Seminar: Structured Numerical Method for Path-Graph Network Optimal Control Problems, 31st March, 1PM

When: Thursday 31st of March, 1PM AEDT

Where: The talk will be partially presented at the Rose Street Seminar area (J04) and partially online via Zoom, RSVP here.

Speaker: Armaghan Zafar

Title: Structured Numerical Method for Path-Graph Network Optimal Control Problems

Abstract:

A structured numerical method will be presented for solving a class of constrained network optimal control problems with discrete-time dynamics arising from the path-graph interconnection of N heterogeneous sub-systems. Structured dynamics of this kind are relevant in the operation of irrigation channels, vehicle platoons, supply chains, and radial power networks. The size of the optimization problem grows with increase in the number of sub-systems N and the time horizon T. To solve large instances of such problems, involving potentially millions of variables, it is imperative to exploit the special spatio-temporal structure.
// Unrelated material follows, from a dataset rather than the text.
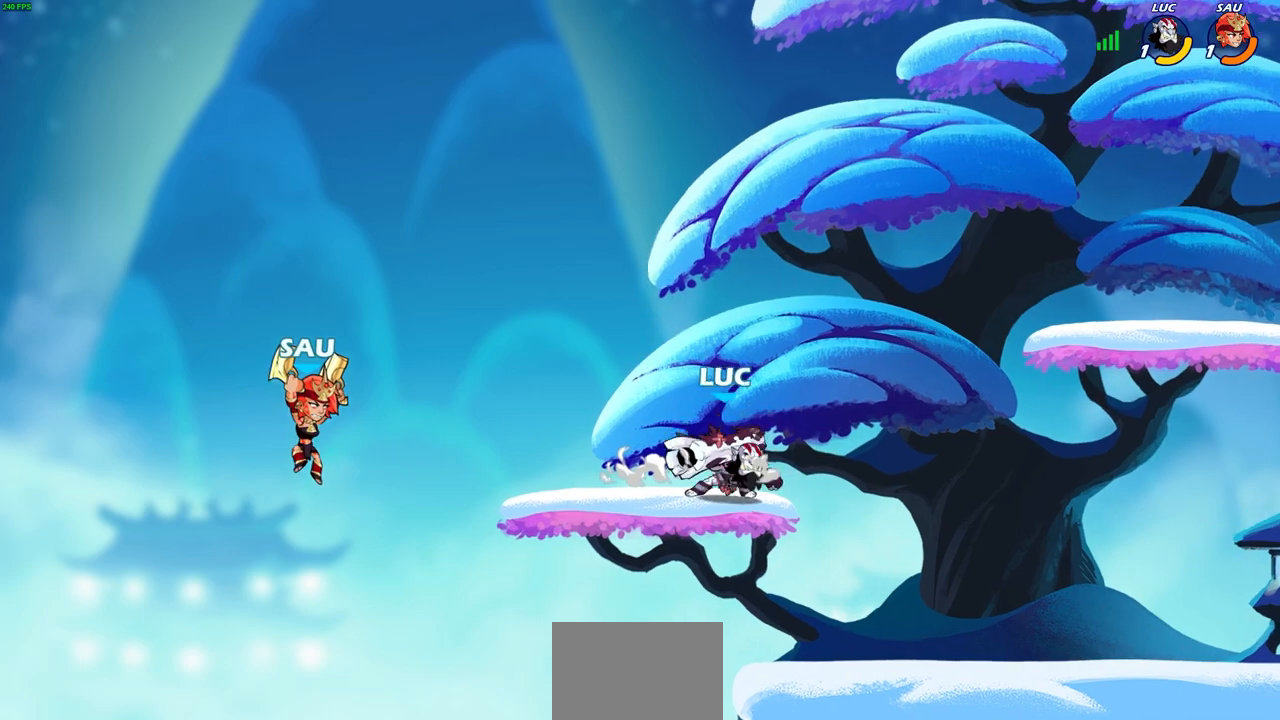
{"buttons": ["CIRCLE", "R2"], "left_stick": "down-left", "right_stick": "center", "events": [[67, "left_stick", "down-right"], [200, "left_stick", "down-left"], [417, "R2", "down"], [433, "CIRCLE", "down"]]}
In this talk, a structured preconditioned conjugate gradient (PCG) based solver is presented for implementing the Newton updates in second-order methods such as primal-dual interior point methods. The arithmetic complexity of each PCG step is O(NT ). The proposed preconditioning involves a fixed number of block Jacobi iterations per PCG step. A decreasing analytic bound on the effective conditioning is given in terms of this number. The associated computations are decomposable across the spatial and temporal dimensions of the optimal control problem, into sub-problems of size independent of N and T. Numerical results are provided for two example systems.

Bio:

Armaghan Zafar received his B.Sc in Electrical Engineering from UET Peshawar, Pakistan in 2013 and M.Sc in Electrical Engineering from NUST Islamabad, Pakistan in 2015. In 2017, he joined the Department of Electrical and Electronic Engineering, the University of Melbourne, Australia to pursue his Doctor of Philosophy (PhD) in Systems, Control and Automation Engineering. He received his PhD degree in July 2021. In January 2022, he joined the Australian Center for Field Robotics, the University of Sydney, Australia as a Postdoctoral Research Associate. His research interests lie in optimal control and convex optimization. He was involved in the development of structured and scalable numerical algorithms for the optimal control of large-scale path-graph networked systems such as automated water irrigation channels. Currently, his research is focused on building methods and theory in persistent monitoring and team orienteering for the observation and control of processes with complex and unstable spreading dynamics such as epidemics and wildfires.